====== Passage provided ======

Five stars, zero clue: Fighting the ‘scourge’ of fake online reviews
Third parties pay writers for posts praising or panning hotels, restaurants and other places they never visited. How review sites like Yelp and Tripadvisor are trying to stop the flood.
By MARIA CRAMER
Oobah Butler knew it was wrong to write fake online reviews for restaurants where he had never dined.
But he was 21, broke and living in his parents’ house in Feckenham, an English village 115 miles northwest of London. A faceless vendor on a website that advertised freelance work offered to pay him 10 pounds (about $15 at the time) for each review he wrote and posted on the travel site Tripadvisor.
The job was simple. He would receive an email with the restaurant’s name. Then he would log into one of the four or five profiles he had set up on Tripadvisor to avoid suspicion, look at pictures of the restaurant’s food and study the menu.
The reviews were always positive (raving was a job requirement) and “verbose,” he said.
One post said a waiter was so attentive he should get a raise. Another said something along the lines of “this place has one of the finest Greek pastries in London.”

======

Description of the task | Copy the passage from the fake online reviews article word for word, starting at "Five stars, zero" and ending at "had never dined.".

====== Entries provided ======

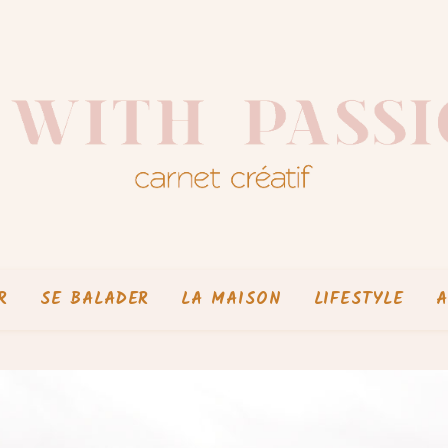
R
SE BALADER
LA MAISON
LIFESTYLE
A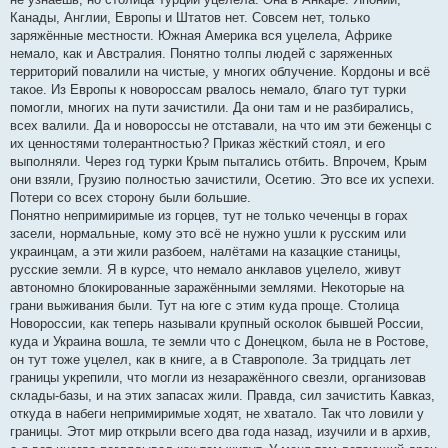
Канады, Англии, Европы и Штатов нет. Совсем нет, только
заряжённые местности. Южная Америка вся уцелела, Африке
немало, как и Австралия. Понятно толпы людей с заряженных
территорий повалили на чистые, у многих облучение. Кордоны и всё
такое. Из Европы к новороссам рвалось немало, благо тут турки
помогли, многих на пути зачистили. Да они там и не разбирались,
всех валили. Да и новороссы не отставали, на что им эти беженцы с
их ценностями толерантностью? Приказ жёсткий стоял, и его
выполняли. Через год турки Крым пытались отбить. Впрочем, Крым
они взяли, Грузию полностью зачистили, Осетию. Это все их успехи.
Потери со всех сторону были большие.
Понятно непримиримые из горцев, тут не только чеченцы в горах
засели, нормальные, кому это всё не нужно ушли к русским или
украинцам, а эти жили разбоем, налётами на казацкие станицы,
русские земли. Я в курсе, что немало анклавов уцелело, живут
автономно блокированные заражёнными землями. Некоторые на
грани выживания были. Тут на юге с этим куда проще. Столица
Новороссии, как теперь называли крупный осколок бывшей России,
куда и Украина вошла, те земли что с Донецком, была не в Ростове,
он тут тоже уцелел, как в книге, а в Ставрополе. За тридцать лет
границы укрепили, что могли из незаражённого свезли, организовав
склады-базы, и на этих запасах жили. Правда, сил зачистить Кавказ,
откуда в набеги непримиримые ходят, не хватало. Так что ловили у
границы. Этот мир открыли всего два года назад, изучили и в архив,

======

Problem solution |
Five stars, zero clue: Fighting the ‘scourge’ of fake online reviews
Third parties pay writers for posts praising or panning hotels, restaurants and other places they never visited. How review sites like Yelp and Tripadvisor are trying to stop the flood.
By MARIA CRAMER
Oobah Butler knew it was wrong to write fake online reviews for restaurants where he had never dined.